S’ennuie-t-il de cette époque? Pas tout à fait. Il est content d’avoir connu les deux. « Je m’ennuie plutôt de l’époque où on pouvait s’ennuyer », indique-t-il. L’arrivée des réseaux sociaux et des applications comme FaceTime a bouleversé nos rapports avec les autres. « Quand je retrouve des amis en Europe, je n’ai même pas l’impression que ça fait trois ou quatre ans que je ne les ai pas vus. »
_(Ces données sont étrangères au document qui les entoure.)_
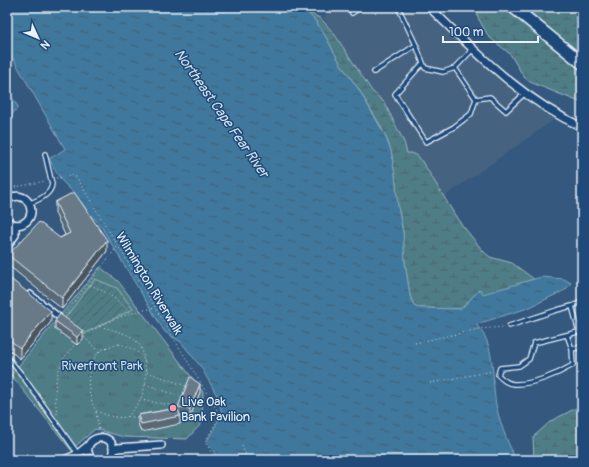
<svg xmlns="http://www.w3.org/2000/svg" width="589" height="467" font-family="Pangolin,sans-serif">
	<defs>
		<pattern id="wetland-marsh" width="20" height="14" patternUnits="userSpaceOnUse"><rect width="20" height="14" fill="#507d86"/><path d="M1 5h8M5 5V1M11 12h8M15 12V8" fill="none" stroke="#4c656b"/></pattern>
		<pattern id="park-tufts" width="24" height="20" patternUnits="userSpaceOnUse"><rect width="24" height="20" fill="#507d86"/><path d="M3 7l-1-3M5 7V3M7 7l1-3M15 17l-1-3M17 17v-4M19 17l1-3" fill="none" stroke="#4c656b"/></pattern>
		<pattern id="garden-furrows" width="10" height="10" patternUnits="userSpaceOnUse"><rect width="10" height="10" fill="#507d86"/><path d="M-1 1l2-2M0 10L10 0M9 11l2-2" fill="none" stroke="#4c656b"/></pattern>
		<pattern id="water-ripples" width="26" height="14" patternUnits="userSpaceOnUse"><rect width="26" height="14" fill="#40779c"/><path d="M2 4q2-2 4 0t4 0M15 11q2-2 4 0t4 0" fill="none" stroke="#436073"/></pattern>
	</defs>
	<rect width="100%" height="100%" fill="#35587e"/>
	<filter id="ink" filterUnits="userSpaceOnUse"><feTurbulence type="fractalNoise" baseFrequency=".025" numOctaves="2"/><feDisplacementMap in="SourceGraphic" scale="8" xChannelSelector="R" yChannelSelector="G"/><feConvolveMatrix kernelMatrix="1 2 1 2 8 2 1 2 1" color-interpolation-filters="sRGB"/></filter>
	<g filter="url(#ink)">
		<path fill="#446281" d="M332,7H422L472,54L555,119L444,197L410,161L404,142L396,125L323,18Z"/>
		<path fill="url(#wetland-marsh)" stroke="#9cb7bf" d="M476,7H582V103L530,82L524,77L510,54L489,37L478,18Z
			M304,11L320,18L325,23L335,35L372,91L384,102L404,142L407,153H412L418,156L427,169L458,220L484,252L490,257L512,263L534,279L483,295L480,289L461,309L420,308L416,307L414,306L410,296L405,263L403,232L398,207L395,175L391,151L388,142L380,125L359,90L340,63L323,32L314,19Z
			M582,405V460H534L533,437L551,421Z"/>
		<path fill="url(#park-tufts)" stroke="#9cb7bf" d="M100,267L118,281L203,392L202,423L187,439L124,437L95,429L71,450L11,375Z"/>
		<path fill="url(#garden-furrows)" stroke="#9cb7bf" d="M95,279L117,288L133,309L83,334L65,318Z"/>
		<path fill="url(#water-ripples)" stroke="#83a8c1" d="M7,7H301L314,19L323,32L340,63L359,90L385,135L391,151L395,175L398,207L403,232L405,263L410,296L414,306L416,307L420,308L461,309L480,289L483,294L541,277L564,279L571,283L565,290L528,308L477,324L478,327C498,347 490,387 498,413C502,429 509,445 516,460H219L207,441L222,414L219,399L201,367L181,342L165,332L158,321L102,228L96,220L92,217L75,194L61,180L49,159L65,149L7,48Z
			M7,89L18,107L7,121Z"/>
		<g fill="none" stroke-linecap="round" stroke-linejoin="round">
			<defs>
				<path id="service" d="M352,13L361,7
					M416,45L425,68L443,72L455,68L476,99L490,97L506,111L525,93
					M423,63L395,94L426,142L454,127L471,114L476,99
					M455,68L473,49
					M374,72L416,45L398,7
					M30,203C39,200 51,195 52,184L45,154
					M572,306L582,302
					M509,326L557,310L572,306L579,332
					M567,335L572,349L573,365C558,374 532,385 514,384C507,384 502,379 498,375L500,368L519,366L529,359L534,343L582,331
					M572,349L582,347
					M7,357L22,375L78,454"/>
				<path id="pedestrian" d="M30,294L59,317"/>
				<path id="minor" d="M429,7C476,52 522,100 582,127
					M7,200C27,186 41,216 22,224C16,226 12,225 7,221
					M7,246L15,235V225
					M113,450L118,448L161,445
					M65,460L78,454L89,445
					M92,460C76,440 110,428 113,448C114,453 112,457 109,460"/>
				<path id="trunk" d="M513,7L582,63"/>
			</defs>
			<use href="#service" stroke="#e8f1f8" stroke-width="6"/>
			<use href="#pedestrian" stroke="#e8f1f8" stroke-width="8"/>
			<use href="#minor" stroke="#e8f1f8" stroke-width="10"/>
			<use href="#trunk" stroke="#e8f1f8" stroke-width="14"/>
			<path stroke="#e8f1f8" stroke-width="1" stroke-dasharray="1 3" stroke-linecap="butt" d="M56,178L73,175L77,178L220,415L205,442L216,460
				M7,186L16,187L45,181
				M90,285C106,291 118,300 131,313
				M65,314L117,247
				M100,326C121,333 142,334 144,360
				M82,337C103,322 129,312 155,308
				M84,337L99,352
				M415,343L479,329L504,327
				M119,344C127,346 140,351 144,360C145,362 145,364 145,366C149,386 140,404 127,417C116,419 106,415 96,411C87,394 84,368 99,352C104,347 112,346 119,344Z
				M147,372L186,386L184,393
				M430,383L493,371
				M145,384L182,397
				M140,400L178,406
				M96,412L99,430
				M57,414C53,389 55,362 76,344
				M128,417H139
				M242,446L248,460"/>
			<use href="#service" stroke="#1f4a7a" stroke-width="3.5"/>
			<use href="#pedestrian" stroke="#1f4a7a" stroke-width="5"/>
			<use href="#minor" stroke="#1f4a7a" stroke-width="7"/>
			<use href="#trunk" stroke="#1f4a7a" stroke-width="11"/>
		</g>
		<path fill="#596875" stroke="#e8f1f8" d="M55,202L107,251L62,309L8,265V255L60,238L65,235L55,213Z
			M7,276L51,322L20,359L7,348Z
			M55,321L83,339L77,345L55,329Z
			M200,392L190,417L180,415V424L141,432L138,423V415L178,408V407Z"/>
		<path fill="#48555f" stroke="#e8f1f8" d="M107,240V251L62,309V298Z
			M51,311V322L20,359V348Z
			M83,331V339L77,345V337Z
			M200,384V392L190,417V409Z"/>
		<path fill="#677988" stroke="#e8f1f8" d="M74,192L107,240L62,298L8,255L39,222L60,238L70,233L55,202Z
			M7,276L51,311L20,348L7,338Z
			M60,314L83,331L77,337L55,321Z
			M190,377L200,384L190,409L178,407Z
			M178,408L180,416L141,424L138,415Z
			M91,454V460H44Z"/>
	</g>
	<circle fill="#ff9aa2" stroke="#1f4a7a" stroke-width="1.5" cx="173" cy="408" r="4"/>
	<g text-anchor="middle" stroke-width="3" stroke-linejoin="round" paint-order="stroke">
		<g font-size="13" fill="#e8f1f8" stroke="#1f4a7a">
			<text transform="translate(150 283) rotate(59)" y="5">Wilmington Riverwalk</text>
		</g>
		<g font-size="13" fill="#d1e0e7" stroke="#1f4a7a">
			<text x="102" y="370">Riverfront Park</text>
		</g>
		<g font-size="13" fill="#e8f1f8" stroke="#1f4a7a" text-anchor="start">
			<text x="181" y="406">Live Oak<tspan x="181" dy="15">Bank Pavilion</tspan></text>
		</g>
		<g font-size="14" font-style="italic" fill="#cfdfea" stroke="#1f4a7a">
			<text transform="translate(222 113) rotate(55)" y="5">Northeast Cape Fear River</text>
		</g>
	</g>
	<rect width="589" height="467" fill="none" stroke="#1f4a7a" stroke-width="24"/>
	<rect x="12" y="12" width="565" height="443" fill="none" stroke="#e8f1f8" stroke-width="1.5" filter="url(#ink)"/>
	<g transform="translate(38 38) rotate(134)" stroke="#1f4a7a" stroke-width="3" paint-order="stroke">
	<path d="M0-3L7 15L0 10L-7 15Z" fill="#e8f1f8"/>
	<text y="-6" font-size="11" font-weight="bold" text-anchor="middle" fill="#e8f1f8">N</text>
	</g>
	<path d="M443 36v6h95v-6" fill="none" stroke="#e8f1f8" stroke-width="2"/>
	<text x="449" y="36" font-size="12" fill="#e8f1f8" stroke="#1f4a7a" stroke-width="3" paint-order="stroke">100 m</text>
</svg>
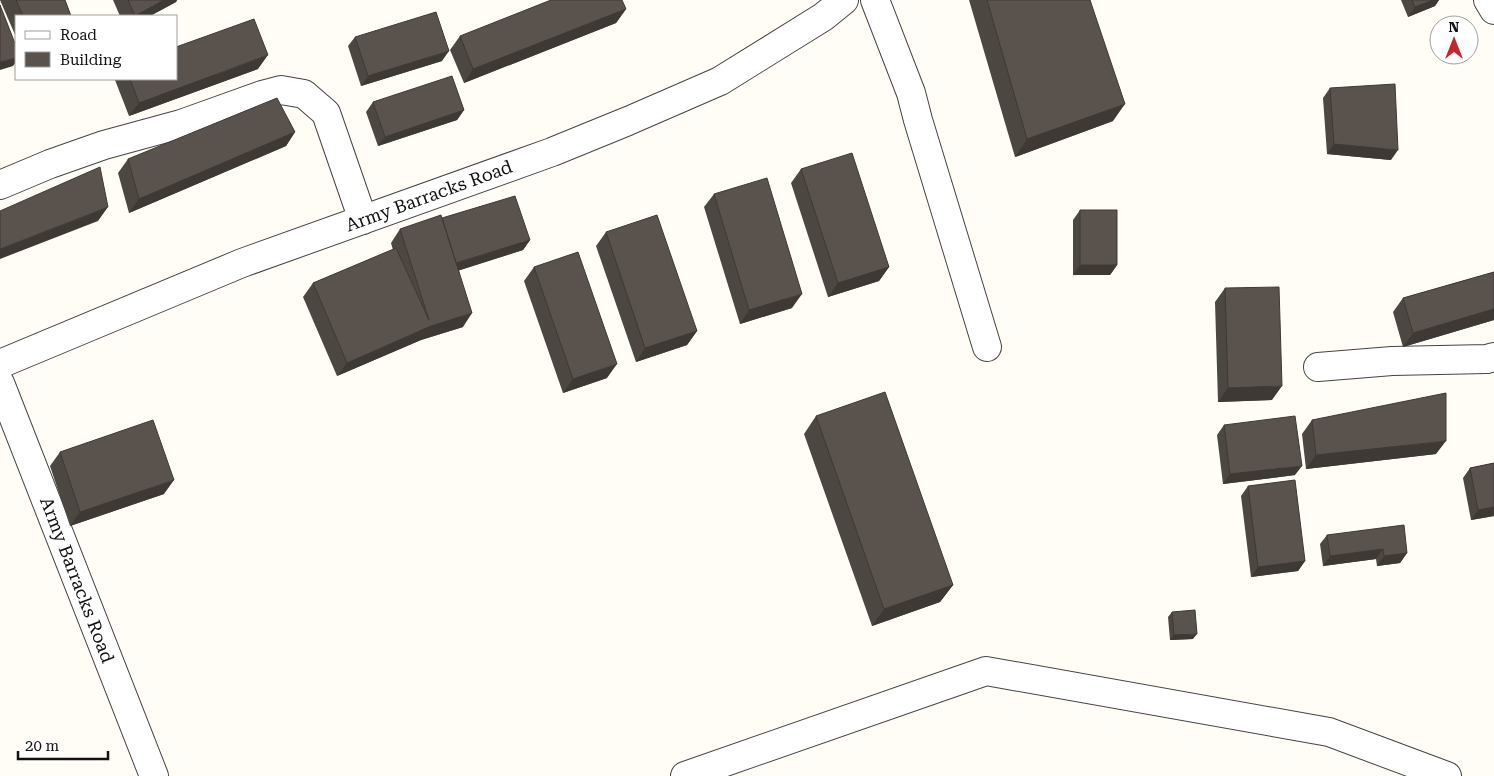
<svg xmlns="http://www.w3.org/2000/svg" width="1494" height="776" font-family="'Roboto Serif',serif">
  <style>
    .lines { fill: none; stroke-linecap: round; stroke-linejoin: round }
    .minor-casing { stroke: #444; stroke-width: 30 }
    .minor { stroke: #fff; stroke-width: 28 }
    .wall { fill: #4d4742 }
    .shaded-wall { fill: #3f3936 }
    .building { fill: #5a524d; stroke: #3f3936 }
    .labels { text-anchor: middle; stroke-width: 5; stroke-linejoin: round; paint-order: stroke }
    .street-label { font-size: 18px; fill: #111; stroke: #fff }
  </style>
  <rect width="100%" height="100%" fill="#fffdf5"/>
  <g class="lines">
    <g class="minor-casing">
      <path id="minor" d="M875 0 911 93 918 120 987 347
        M1488 0 1494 10
        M0 185 50 164 104 145 181 124 262 95 281 90 304 94 326 113 363 220
        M0 364 242 263 552 152 628 121 720 81 823 17 844 0
        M1318 367 1392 361 1487 359 1494 357
        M0 383 154 776
        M685 776 986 671 1329 732 1447 776"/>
    </g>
    <use href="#minor" class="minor"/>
  </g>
  <path class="wall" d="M0 0H65L71 16H16V37Z
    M113 0H177L176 2 150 16H120Z
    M969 0H1090L1113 121 1015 157Z
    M1401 0H1439L1435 6 1408 17Z
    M626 9 616 23 464 83 450 50 460 36Z
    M355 37 442 61 361 86 348 46Z
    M258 69 129 116 115 80 116 79H176Z
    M1330 88 1391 160 1327 154 1323 98Z
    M373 102 464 110 457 120 378 146 366 112Z
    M295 132 286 146 129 213 118 173 128 159Z
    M801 169 889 267 879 281 828 297 791 183Z
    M714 194 792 308 740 324 704 207Z
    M1080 210 1117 265 1110 275H1073V220Z
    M400 229 530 240 523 250 459 270 463 327 421 340 337 376 303 297 313 283 393 250 391 243Z
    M606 232 697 331 687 345 636 362 596 246Z
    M534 267 607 378 563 393 524 281Z
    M1494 272V320L1403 347 1393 312 1403 298Z
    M1225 288 1272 400 1218 402 1215 302Z
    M816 416 953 585 940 602 872 626 804 434Z
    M1312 420 1436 454 1306 469 1302 434Z
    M1224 425 1295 475 1223 484 1217 435Z
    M60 452 164 494 70 526 50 466Z
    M1494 463V516L1471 520 1463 478 1470 468Z
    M1248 486 1305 561 1298 571 1251 577 1241 496Z
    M1327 535 1407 553 1400 563 1377 566 1376 559 1323 566 1320 544Z
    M1172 612 1193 639 1170 640 1168 617Z"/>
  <path class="shaded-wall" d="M164 0H177L176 2 150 16H135Z
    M1433 0H1439L1435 6 1408 17 1415 7Z
    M626 9 616 23 464 83 473 69Z
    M449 51 442 61 361 86 368 76Z
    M268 55 258 69 129 116 139 103Z
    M16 58V62L13 66 0 70V62Z
    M1125 104 1113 121 1015 157 1027 139Z
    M464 110 457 120 378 146 385 137Z
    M295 132 286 146 129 213 139 199Z
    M1334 144 1398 150 1391 160 1327 154Z
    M108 207 98 221 0 259V249Z
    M530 240 523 250 445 275 452 265Z
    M1080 265H1117L1110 275H1073Z
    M889 267 879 281 828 297 838 283Z
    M802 294 792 308 740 324 749 310Z
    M1494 309V320L1403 347 1413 333Z
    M472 313 463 327 421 340 337 376 347 363 431 326Z
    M697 331 687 345 636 362 645 348Z
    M617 364 607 378 563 393 573 379Z
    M1282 386 1272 400 1218 402 1228 388Z
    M1446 441 1436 454 1306 469 1316 455Z
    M1302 466 1295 475 1223 484 1230 474Z
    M174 480 164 494 70 526 80 512Z
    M1494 507V516L1471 520 1478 510Z
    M1383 549 1376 559 1323 566 1330 556Z
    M1407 553 1400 563 1377 566 1384 556Z
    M1305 561 1298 571 1251 577 1258 567Z
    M953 585 940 602 872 626 884 609Z
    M1197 634 1193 639 1170 640 1174 635Z"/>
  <path class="building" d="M16 0H65L71 16H23Z
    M128 0H164L135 16Z
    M551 0H622L626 9 473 69 460 36Z
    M987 0H1090L1125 104 1027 139Z
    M1412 0H1433L1415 7Z
    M0 5 16 46V58L0 62Z
    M436 12 449 51 368 76 355 37Z
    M254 19 268 55 139 103 130 79H176V47Z
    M452 76 464 110 385 137 373 102Z
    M1395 84 1398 150 1334 144 1330 88Z
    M277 98 295 132 139 199 128 159Z
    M852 153 889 267 838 283 801 169Z
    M100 167 108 207 0 249V211Z
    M767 178 802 294 749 310 714 194Z
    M515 196 530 240 456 263 442 218Z
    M1080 210H1117V265H1080Z
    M441 215 472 313 431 326 347 363 313 283 396 248 429 320 400 229Z
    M657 215 697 331 645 348 606 232Z
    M578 252 617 364 573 379 534 267Z
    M1494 272V309L1413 333 1403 298Z
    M1279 287 1282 386 1228 388 1225 288Z
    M885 392 953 585 884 609 816 416Z
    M1446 393V441L1316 455 1312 420Z
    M1295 416 1302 466 1230 474 1224 425Z
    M153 420 174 480 80 512 60 452Z
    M1494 463V507L1478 510 1470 468Z
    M1295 480 1305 561 1258 567 1248 486Z
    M1404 525 1407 553 1384 556 1383 549 1330 556 1327 535Z
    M1195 610 1197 634 1174 635 1172 612Z"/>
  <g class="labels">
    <g class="street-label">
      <text transform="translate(429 196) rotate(-20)" y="6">Army Barracks Road</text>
      <text transform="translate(77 580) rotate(69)" y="6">Army Barracks Road</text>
    </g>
  </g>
  <rect x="15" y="15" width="162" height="65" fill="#ffffff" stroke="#a0a0a0"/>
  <rect x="25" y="31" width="25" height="8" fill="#ffffff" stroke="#a0a0a0"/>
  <text x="60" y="40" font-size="15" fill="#111111">Road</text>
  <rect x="25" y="52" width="25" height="15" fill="#5a524d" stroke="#a0a0a0"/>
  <text x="60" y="65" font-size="15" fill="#111111">Building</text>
  <g transform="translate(1454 40)"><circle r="24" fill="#ffffff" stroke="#a0a0a0"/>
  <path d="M0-4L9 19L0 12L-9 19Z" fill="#c4262e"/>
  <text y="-8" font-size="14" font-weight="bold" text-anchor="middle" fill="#111111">N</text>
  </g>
  <path d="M18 751v8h90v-8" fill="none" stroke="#111111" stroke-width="2.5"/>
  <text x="25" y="751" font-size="15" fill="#111111" stroke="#ffffff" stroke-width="4" paint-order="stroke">20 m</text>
</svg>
Bref, le film nous plonge dans cette époque vertigineuse entre le passé et le futur, incarnée à merveille par cette rencontre entre Margaret et Joanna, réunies par l’instant présent. Une relation féminine intergénérationnelle rafraichissante, franche et réaliste, qui ne tombe pas dans l’adoration démesurée ou la toxicité. Tout fait sens dans ce film dont les évènements s’enchaînent et s’influencent tout naturellement. Le rythme est plutôt lent et sans grands artifices. Et pourtant, nous n’arrivons pas à y décrocher les yeux.